According to ING Investment Management Middle East outlook for 2010, equity markets in Saudi Arabia, Qatar, Oman and Egypt, selectively, have the internal driving catalysts that will attract foreign and local investors. In the UAE, a lot of the infrastructure spending in the region that was delayed or tendered will have a big chance of materialising this year, which will reflect positively on project-based companies and manufacturers that are linked to governments spending, it said.

The outlook also said a sustained global recovery will have a very positive impact on manufacturers in the UAE, especially the ones that export a big chunk of their production. However, as retail investors turn risk averse in the current market conditions globally as well as regionally, fund managers say retail investors need to entrust their money with professional fund managers who understand the region and the companies and they need not to be focused on one company or stock or one asset class but allocate their assets across a very diversified portfolio.

"Diversification is key for investors and is key for the long-term sustainability and growth of a fund over an investment horizon of not less than 12 to 18 months, because this is what is needed for investment course to materialise," said Rami Sidani, Head of Mena Portfolio Management, Schroders Middle East. "Retail investors who want to trade on their own end up buying high and selling low. Fund managers, with a long-term plan, tend not to make such mistakes."

Fund managers say a retail investor needs to go by the fund manager rather than the NAV (net asset value) of a fund in order to invest.

"To select a particular fund, it's very important to understand the management team behind the fund. After all, this is what makes or breaks it. It's important o understand the knowledge or experience that the fund manager and his team enjoy. At the same time it's important for the management team to be on the underground and understand the dynamics of the region they invest in," Sidani said.

Tarun Ghulati, CEO, UTI International, a 100 per cent subsidiary of UTI Asset Management Company of India, said: "An investor should look a little deeper. Fund manager is the one who delivers the goods. If the strategy and objective is good and if the desire to deliver value to the customer is there, then the NAV will follow suit."

Myths and mistakes

Following a herd mentality is one of the biggest mistakes a retail investor makes when it comes to investing in a mutual fund, believe fund managers.

"Retail investors often end up following what's called a herd mentality or following the crowd. Unfortunately, they do it at the wrong time usually and this is the mistake they make.

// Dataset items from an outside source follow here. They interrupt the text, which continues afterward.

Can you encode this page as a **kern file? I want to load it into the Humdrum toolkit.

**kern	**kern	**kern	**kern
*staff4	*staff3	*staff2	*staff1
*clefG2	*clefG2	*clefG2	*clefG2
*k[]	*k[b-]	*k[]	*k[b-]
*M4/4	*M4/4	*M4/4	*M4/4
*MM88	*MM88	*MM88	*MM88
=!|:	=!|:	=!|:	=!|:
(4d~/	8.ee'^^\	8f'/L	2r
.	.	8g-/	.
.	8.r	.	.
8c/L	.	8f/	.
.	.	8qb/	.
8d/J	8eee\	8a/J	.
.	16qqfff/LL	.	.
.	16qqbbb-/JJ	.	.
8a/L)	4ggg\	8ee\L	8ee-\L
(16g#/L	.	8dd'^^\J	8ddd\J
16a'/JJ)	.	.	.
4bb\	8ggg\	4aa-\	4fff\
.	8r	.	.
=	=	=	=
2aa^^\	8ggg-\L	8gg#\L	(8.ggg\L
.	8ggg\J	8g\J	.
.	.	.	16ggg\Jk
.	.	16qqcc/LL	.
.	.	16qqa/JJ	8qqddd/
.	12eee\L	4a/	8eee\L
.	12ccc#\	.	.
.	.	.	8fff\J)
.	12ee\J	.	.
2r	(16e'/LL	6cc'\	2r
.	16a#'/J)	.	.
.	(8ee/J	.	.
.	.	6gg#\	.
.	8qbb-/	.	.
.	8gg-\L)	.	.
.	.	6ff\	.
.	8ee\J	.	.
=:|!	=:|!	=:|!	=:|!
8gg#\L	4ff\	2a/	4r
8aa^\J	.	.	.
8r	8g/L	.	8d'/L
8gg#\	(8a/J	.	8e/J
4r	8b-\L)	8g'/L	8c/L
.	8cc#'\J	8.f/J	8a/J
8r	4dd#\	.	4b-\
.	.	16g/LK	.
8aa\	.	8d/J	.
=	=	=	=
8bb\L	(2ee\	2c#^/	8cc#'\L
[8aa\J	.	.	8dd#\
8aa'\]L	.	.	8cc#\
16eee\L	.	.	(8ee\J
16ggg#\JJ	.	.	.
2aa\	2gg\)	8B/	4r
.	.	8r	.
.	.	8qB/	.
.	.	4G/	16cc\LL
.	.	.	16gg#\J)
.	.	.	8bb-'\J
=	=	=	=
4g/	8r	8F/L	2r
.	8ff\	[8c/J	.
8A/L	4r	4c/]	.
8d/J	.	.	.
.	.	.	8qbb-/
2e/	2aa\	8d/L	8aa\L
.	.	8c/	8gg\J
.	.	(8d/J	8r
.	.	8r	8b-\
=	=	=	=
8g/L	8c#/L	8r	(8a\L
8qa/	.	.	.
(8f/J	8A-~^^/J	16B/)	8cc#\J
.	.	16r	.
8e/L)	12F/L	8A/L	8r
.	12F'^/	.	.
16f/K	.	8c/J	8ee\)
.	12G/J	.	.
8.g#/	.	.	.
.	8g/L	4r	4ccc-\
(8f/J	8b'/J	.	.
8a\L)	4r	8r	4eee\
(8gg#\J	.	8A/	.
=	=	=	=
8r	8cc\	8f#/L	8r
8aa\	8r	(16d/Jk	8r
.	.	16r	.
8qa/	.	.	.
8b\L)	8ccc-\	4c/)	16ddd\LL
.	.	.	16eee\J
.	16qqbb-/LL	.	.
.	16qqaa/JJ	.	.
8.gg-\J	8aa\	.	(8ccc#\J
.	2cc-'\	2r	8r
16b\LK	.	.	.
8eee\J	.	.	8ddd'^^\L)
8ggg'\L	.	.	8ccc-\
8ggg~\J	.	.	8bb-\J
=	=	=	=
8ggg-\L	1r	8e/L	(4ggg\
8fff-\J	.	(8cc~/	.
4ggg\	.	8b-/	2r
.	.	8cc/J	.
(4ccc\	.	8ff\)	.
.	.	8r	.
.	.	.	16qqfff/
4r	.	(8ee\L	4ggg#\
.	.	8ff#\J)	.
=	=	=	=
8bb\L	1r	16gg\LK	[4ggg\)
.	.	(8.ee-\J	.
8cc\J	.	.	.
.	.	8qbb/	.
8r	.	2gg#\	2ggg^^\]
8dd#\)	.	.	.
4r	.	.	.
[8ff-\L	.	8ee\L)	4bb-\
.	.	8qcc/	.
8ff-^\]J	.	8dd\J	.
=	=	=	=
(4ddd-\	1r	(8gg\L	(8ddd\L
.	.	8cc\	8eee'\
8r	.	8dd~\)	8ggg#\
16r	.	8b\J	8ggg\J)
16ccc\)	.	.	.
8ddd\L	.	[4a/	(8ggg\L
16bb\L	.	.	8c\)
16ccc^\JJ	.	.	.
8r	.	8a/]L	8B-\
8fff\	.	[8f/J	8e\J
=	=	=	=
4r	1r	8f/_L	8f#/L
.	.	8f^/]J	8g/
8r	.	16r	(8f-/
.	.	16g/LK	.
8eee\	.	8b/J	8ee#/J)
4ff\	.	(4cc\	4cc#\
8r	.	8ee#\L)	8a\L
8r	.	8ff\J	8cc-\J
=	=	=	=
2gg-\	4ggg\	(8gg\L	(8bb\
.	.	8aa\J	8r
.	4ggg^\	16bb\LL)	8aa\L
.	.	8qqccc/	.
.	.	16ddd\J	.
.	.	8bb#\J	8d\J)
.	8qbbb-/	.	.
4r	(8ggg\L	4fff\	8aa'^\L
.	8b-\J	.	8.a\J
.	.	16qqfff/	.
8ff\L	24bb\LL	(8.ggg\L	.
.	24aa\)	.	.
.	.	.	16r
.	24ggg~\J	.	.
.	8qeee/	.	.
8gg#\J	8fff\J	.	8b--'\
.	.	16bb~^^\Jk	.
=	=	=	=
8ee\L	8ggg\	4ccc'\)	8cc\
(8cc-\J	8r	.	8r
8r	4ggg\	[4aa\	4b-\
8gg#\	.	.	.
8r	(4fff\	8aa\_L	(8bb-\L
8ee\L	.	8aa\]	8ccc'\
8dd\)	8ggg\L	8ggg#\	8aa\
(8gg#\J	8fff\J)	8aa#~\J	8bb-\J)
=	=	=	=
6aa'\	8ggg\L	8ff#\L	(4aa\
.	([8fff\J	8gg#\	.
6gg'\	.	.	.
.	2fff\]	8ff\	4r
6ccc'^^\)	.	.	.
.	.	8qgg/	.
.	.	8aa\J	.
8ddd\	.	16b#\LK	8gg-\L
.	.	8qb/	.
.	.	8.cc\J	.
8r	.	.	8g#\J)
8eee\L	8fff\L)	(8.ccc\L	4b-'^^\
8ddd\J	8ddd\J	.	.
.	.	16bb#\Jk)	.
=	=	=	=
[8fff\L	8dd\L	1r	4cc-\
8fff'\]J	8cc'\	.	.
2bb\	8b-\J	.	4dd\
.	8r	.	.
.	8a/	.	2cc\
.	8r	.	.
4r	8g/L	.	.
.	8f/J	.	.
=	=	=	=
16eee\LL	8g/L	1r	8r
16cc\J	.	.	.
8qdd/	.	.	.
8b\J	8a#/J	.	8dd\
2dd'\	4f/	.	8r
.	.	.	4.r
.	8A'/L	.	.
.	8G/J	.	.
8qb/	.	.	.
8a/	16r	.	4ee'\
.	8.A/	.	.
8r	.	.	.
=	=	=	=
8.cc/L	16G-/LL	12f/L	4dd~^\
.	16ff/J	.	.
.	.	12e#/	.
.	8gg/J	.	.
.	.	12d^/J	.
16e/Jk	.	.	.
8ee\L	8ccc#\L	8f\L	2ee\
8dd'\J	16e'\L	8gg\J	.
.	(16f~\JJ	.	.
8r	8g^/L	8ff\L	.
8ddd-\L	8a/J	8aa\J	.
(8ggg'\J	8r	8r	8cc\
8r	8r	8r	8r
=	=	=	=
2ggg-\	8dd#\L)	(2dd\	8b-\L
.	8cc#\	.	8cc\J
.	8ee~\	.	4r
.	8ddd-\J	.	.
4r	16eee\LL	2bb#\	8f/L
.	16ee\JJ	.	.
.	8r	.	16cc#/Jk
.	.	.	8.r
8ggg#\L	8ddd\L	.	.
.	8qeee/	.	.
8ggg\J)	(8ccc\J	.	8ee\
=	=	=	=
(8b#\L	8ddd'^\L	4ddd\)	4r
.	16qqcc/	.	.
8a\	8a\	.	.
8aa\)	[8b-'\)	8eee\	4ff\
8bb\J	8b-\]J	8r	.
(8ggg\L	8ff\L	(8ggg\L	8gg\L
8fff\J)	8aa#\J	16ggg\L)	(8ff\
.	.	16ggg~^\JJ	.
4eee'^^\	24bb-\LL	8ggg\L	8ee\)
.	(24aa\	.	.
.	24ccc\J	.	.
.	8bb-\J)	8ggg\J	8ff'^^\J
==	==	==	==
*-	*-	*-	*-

Secondly, retail investors generally do not tend to have a diversified portfolio, so they end up focusing on one stock that increases the risk of their wealth significantly," said Rami Sidani, Head of Mena Portfolio Management, Schroders Middle East.

He said there are elements of risks in any types of investment, including in mutual funds. However, an investor can mitigate these risks by investing for long-term period, say for three to five years, because the long-term time frame reduces the risk and filters out the volatility that financial markets usually exhibit.

Fadi Al Said, Senior Fund Manager and Head of Equities, ING Investment Management Middle East, said investments is all about expectations and sentiments, and mistakes have much to do with behavioural finance.

"Retail investors sometimes overlap risks when investing in equity markets and investing in funds, because they compare performance of the stock with the performance of funds. Panic and greed are other usual mistakes," he added.

The biggest myth of investing in a mutual fund is to always make money, points out Tarun Ghulati, Chief Executive Officer, UTI International. "The second biggest myth is that – if I follow the trend it'll be always good for me," he said.